## INSTRUCTION
Reproduce the items word for word, starting from their very first line and stopping after the line that contains "potential damage, such".

## DATA TO EXAMINE
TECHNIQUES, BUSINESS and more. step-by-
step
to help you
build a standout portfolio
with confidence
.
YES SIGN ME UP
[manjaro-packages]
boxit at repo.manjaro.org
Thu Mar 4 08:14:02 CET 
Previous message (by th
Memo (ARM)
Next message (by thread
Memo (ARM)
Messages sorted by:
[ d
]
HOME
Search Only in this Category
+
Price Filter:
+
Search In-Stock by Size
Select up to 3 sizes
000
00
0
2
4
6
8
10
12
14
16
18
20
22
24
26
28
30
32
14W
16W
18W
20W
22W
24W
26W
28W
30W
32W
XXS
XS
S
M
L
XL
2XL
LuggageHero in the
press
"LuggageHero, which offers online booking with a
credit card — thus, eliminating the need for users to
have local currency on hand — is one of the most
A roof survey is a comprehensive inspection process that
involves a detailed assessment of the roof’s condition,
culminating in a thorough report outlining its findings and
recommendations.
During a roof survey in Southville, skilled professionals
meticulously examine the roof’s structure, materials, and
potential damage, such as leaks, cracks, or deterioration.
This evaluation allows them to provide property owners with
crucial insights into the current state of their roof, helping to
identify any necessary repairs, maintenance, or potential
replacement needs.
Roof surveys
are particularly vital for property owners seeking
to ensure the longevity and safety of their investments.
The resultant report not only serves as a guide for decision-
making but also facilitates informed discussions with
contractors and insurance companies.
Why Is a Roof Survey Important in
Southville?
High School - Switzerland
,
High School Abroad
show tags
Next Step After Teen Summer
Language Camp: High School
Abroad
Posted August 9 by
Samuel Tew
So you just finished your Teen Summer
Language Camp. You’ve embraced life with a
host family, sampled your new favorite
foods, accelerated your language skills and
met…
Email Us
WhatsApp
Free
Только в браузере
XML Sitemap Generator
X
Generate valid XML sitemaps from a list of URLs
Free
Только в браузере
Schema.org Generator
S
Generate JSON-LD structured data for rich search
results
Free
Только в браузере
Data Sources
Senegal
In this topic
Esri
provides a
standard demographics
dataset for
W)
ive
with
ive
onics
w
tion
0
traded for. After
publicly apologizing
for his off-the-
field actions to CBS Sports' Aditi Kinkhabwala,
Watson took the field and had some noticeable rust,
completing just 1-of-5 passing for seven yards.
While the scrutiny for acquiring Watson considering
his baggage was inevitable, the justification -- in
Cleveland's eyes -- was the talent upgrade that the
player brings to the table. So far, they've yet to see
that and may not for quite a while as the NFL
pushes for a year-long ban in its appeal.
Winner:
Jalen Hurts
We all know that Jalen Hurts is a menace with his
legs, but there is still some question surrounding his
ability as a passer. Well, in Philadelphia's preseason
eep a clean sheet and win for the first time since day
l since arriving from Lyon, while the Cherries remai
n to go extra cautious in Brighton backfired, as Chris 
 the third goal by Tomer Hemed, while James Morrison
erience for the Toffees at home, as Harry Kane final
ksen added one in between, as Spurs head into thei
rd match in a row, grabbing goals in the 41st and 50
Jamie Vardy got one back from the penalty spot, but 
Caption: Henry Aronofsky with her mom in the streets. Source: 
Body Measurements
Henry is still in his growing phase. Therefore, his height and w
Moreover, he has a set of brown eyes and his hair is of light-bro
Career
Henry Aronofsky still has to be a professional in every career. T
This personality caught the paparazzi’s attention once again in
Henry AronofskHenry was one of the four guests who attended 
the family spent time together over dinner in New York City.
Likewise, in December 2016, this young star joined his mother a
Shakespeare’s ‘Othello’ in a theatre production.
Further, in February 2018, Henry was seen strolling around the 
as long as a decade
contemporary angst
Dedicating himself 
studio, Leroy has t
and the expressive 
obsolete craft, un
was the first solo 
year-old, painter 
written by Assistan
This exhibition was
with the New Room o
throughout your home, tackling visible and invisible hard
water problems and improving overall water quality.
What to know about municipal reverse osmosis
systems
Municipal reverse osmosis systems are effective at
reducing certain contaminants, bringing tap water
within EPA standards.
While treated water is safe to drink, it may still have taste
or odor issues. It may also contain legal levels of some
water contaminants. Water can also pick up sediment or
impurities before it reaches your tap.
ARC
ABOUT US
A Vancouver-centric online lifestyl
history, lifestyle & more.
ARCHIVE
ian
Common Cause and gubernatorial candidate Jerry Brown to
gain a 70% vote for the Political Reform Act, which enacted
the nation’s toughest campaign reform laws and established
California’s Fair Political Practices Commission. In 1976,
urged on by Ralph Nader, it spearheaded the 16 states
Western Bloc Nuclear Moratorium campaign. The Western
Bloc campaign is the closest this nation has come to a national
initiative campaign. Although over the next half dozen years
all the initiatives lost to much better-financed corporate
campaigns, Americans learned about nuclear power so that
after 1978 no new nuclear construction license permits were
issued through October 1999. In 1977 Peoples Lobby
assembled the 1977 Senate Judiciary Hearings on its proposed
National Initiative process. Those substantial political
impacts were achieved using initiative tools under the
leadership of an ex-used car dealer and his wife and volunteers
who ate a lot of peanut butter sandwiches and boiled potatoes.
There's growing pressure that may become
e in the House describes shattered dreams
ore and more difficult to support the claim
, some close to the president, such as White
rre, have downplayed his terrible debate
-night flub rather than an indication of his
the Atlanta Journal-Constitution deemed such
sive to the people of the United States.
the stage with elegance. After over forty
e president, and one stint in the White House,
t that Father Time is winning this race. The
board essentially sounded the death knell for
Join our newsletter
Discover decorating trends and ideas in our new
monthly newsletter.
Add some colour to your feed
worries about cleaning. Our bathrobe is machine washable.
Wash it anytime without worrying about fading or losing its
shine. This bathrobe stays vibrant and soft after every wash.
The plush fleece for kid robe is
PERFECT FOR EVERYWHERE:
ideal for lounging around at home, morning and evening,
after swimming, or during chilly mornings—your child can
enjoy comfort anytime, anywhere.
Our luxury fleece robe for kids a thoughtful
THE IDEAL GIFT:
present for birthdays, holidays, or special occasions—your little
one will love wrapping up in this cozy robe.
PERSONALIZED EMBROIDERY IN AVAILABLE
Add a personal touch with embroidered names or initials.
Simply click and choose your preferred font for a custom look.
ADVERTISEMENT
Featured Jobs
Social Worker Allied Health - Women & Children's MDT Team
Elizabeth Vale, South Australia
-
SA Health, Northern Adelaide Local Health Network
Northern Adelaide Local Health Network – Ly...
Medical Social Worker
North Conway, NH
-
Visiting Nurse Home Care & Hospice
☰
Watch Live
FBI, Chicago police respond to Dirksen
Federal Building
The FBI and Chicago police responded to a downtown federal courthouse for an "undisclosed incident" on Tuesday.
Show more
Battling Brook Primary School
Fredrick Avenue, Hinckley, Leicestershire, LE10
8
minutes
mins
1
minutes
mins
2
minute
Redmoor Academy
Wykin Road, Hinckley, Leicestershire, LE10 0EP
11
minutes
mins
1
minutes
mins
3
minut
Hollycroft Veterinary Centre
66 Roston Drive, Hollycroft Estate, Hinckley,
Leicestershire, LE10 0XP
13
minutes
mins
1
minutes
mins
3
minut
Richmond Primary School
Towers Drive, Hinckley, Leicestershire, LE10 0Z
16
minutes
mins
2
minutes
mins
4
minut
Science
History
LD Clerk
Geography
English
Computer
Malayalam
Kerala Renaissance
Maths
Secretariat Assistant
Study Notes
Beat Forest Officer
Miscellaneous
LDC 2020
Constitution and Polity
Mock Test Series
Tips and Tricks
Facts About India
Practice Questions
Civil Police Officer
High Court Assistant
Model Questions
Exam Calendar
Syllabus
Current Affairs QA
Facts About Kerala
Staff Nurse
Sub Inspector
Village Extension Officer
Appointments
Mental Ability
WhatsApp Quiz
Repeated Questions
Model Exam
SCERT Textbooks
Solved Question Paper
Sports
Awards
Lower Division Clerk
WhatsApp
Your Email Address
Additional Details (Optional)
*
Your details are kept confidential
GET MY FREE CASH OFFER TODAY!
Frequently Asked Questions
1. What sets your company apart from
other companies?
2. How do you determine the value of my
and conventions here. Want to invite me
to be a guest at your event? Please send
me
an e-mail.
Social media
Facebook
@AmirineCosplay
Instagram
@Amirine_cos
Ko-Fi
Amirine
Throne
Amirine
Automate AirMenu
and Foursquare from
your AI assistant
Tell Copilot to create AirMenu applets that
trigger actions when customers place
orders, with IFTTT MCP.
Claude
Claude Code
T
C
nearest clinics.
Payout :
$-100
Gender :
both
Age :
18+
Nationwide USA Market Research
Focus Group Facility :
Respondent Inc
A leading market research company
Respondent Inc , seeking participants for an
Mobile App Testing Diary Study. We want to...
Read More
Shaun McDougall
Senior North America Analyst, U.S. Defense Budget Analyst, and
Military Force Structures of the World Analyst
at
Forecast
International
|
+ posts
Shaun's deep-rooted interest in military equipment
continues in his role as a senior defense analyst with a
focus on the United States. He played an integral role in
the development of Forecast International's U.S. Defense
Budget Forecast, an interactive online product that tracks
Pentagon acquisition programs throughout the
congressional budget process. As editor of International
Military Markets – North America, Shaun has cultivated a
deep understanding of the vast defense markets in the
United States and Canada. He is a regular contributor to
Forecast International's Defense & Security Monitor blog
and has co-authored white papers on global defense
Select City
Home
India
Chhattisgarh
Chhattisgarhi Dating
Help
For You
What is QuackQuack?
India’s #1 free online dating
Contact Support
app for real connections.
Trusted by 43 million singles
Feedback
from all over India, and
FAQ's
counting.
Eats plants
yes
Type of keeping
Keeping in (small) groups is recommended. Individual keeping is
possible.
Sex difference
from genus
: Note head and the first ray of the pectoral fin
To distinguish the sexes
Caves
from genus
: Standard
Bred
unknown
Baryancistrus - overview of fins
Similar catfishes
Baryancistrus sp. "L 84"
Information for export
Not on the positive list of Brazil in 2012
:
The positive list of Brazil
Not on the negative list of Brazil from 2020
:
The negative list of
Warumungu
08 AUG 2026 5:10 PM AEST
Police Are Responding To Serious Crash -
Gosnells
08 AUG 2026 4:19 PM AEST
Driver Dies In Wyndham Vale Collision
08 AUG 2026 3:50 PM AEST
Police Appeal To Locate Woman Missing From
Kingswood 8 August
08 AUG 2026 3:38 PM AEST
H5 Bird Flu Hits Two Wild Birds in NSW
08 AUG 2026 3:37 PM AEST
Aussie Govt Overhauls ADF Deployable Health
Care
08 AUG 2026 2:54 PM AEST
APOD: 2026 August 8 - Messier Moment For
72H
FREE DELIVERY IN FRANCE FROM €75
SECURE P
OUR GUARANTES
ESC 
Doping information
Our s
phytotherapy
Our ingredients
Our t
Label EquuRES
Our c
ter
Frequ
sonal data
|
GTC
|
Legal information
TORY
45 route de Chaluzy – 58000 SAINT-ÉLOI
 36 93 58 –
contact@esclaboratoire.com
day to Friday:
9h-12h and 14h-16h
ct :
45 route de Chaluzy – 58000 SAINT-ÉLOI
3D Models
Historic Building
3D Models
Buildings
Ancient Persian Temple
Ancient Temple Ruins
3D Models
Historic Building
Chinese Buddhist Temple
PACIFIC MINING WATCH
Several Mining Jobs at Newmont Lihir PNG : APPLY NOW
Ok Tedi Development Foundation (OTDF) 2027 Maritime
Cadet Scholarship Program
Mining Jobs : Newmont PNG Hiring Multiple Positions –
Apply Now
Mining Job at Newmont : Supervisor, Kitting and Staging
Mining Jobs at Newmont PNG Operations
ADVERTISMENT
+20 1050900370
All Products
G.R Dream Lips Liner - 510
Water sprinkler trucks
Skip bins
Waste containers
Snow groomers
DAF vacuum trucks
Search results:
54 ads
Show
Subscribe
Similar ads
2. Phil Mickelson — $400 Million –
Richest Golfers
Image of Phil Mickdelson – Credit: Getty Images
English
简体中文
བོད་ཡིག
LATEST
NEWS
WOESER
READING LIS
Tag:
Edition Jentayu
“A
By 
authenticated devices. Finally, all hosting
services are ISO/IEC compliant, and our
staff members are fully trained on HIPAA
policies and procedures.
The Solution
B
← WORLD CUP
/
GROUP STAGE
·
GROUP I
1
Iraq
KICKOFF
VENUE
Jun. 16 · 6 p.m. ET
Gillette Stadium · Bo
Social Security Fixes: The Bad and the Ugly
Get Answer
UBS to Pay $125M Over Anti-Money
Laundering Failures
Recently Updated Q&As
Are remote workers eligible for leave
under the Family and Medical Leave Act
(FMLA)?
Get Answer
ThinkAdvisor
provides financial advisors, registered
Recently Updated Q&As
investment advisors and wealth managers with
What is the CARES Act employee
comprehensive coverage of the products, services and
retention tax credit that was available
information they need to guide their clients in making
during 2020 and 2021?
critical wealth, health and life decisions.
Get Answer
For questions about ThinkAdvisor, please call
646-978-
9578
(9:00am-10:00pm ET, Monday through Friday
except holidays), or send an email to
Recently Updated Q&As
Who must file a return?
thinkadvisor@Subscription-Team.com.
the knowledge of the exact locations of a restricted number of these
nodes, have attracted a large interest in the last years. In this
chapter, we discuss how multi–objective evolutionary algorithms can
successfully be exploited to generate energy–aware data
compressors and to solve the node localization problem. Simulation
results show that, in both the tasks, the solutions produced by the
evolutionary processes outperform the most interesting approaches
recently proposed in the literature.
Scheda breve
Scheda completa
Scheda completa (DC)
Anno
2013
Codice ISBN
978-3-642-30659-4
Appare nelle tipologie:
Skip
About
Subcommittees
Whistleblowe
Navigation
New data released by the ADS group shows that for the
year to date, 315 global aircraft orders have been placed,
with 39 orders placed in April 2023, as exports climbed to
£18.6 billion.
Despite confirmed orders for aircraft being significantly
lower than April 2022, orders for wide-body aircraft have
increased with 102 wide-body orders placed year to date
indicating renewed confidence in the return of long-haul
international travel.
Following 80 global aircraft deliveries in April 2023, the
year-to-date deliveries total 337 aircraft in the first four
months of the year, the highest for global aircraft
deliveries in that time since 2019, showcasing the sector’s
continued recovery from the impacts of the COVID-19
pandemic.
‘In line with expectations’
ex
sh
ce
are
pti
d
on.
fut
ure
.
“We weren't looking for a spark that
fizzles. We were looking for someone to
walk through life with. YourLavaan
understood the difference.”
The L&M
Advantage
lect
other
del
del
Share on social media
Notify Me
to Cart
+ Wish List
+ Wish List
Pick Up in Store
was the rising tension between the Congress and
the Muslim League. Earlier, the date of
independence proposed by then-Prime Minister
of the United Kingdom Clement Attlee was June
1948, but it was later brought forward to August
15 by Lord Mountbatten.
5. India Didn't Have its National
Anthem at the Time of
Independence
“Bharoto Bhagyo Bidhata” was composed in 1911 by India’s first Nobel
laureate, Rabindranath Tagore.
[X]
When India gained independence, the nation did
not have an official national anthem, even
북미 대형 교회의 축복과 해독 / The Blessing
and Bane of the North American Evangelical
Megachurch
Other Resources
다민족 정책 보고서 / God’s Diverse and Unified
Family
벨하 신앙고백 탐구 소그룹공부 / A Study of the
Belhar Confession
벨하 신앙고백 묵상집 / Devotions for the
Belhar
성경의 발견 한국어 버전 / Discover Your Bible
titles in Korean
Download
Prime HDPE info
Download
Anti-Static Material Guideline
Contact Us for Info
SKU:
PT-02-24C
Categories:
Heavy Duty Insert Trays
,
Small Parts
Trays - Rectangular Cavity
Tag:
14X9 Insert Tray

## TASK RESPONSE
TECHNIQUES, BUSINESS and more. step-by-
step
to help you
build a standout portfolio
with confidence
.
YES SIGN ME UP
[manjaro-packages]
boxit at repo.manjaro.org
Thu Mar 4 08:14:02 CET 
Previous message (by th
Memo (ARM)
Next message (by thread
Memo (ARM)
Messages sorted by:
[ d
]
HOME
Search Only in this Category
+
Price Filter:
+
Search In-Stock by Size
Select up to 3 sizes
000
00
0
2
4
6
8
10
12
14
16
18
20
22
24
26
28
30
32
14W
16W
18W
20W
22W
24W
26W
28W
30W
32W
XXS
XS
S
M
L
XL
2XL
LuggageHero in the
press
"LuggageHero, which offers online booking with a
credit card — thus, eliminating the need for users to
have local currency on hand — is one of the most
A roof survey is a comprehensive inspection process that
involves a detailed assessment of the roof’s condition,
culminating in a thorough report outlining its findings and
recommendations.
During a roof survey in Southville, skilled professionals
meticulously examine the roof’s structure, materials, and
potential damage, such as leaks, cracks, or deterioration.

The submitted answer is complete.